None of the people involved could have possibly been stupid enough to think this would never come into public knowledge, so they should have been aggressive in investigation and reporting, if only for the selfish reasons of not having themselves and Penn State dragged through the mud. If they had reported this, and fully participated in the investigation in a transparent manner, this could have been shown to be the actions of a single rogue employee. As it is now, everyone believes that all of Penn State *as an organization* is corrupt. Personally I don’t believe that, but I can understand why others would.
I’m a completely unathletic person as well, which is rather strange since three of my grandparents were gifted amateur athletes (soccer and a game called Prellball which only exists in Germany apparently). Nonetheless, I don’t mind sports and am a very casual fan of the local soccer team.
However, I consider university sports as practiced in the US completely out of place. A university is a place of higher education and research, hence the only sports practiced on campus should be intended for students of sports studies or for the physical relaxation of students. A university is no place for crowd-pleasing sports events – that’s the job of professional teams and clubs. And since we don’t have that sort of university sports culture in Germany, I don’t understand how huge amounts of money can be poured into something that neither benefits the students nor brings the university scientific glory.

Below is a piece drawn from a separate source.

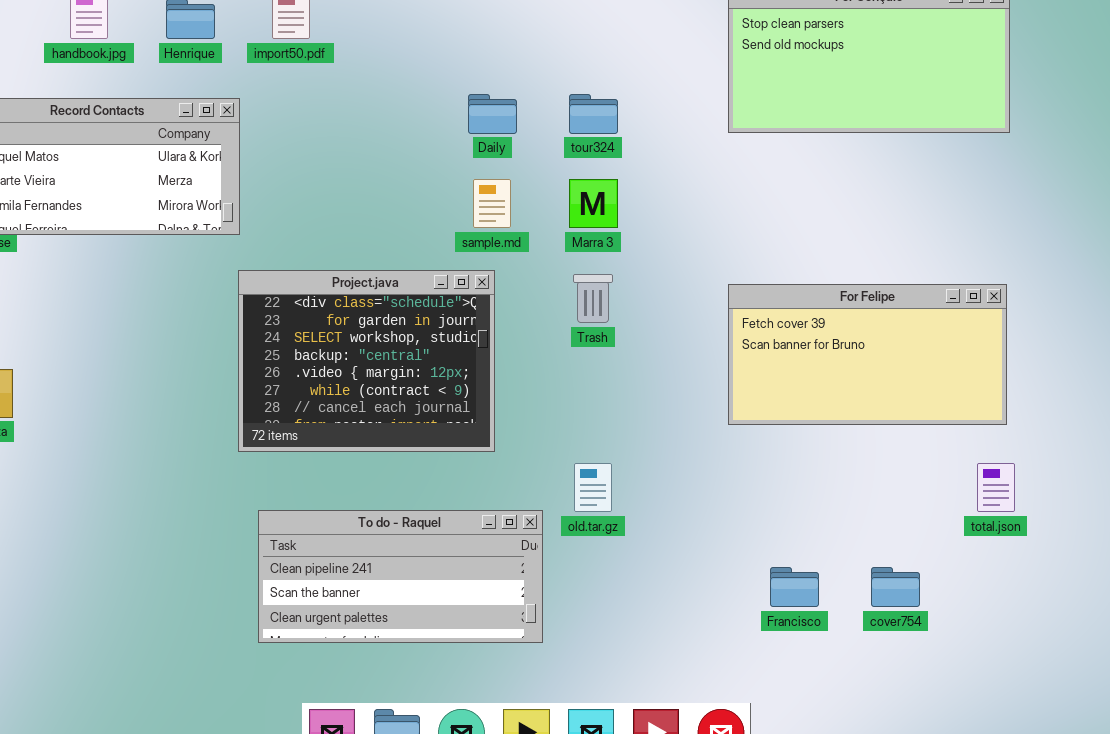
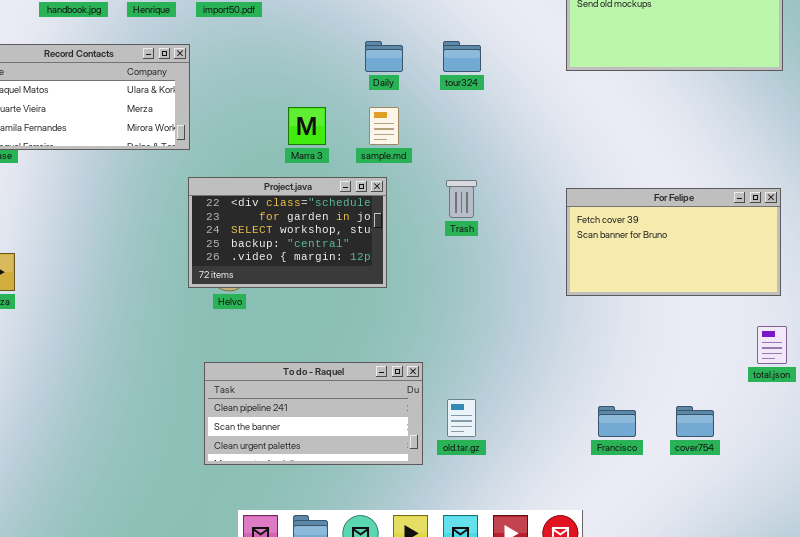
Marra 3: [569,179,618,228] -> [288,107,326,145], moved
Project.java: [238,270,495,452] -> [188,177,387,288], resized
old.tar.gz: [574,463,612,512] -> [447,399,476,437], moved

I must confess I had never heard of Joe Paterno until e-publishing guru John Locke promoted a blog post called “Why I love Joe Paterno and my Mom” as the ideal blog post to draw readers, which caused me to look up who the hell Joe Paterno was.
IMO, anybody who became aware that the assistant coach was abusing children should have reported this to the police immediately. Child abuse is a crime and should be reported to the police and not to any other authority such as a university president. As for the university covering up for this guy and neither firing him nor informing the police at once, there is absolutely no excuse.
But what bothers me most about this is that this guy was not a Nobel Prize winning scientist or highly distinguished professor (and even then any incidence of child abuse should have been reported immediately), but an assistant football coach and therefore no more relevant to the university’s scientific and educational reputation than a janitor or a secretary. Actually, janitors and secretaries are more important, because they fulfill a vital function. An assistant football coach is just an assistant football coach.
I do feel sorry for the students and staff at Penn State University, who had absolutely nothing to do with this, but will forever have to live with the mark of working for/having graduated from “the child abuse university”. I graduated in 2007 from a place that used to be known as “the red university”, because it had an above average amount of outspoken Marxists and Socialists in the 1970s and still had to deal with prejudices because of that.
Another take:
Remember people. Any big organization can cover up child abuse, sexual or otherwise. The Hyperfocus on the Catholic Church, while warranted, has blinkered people to watching other organizations as well.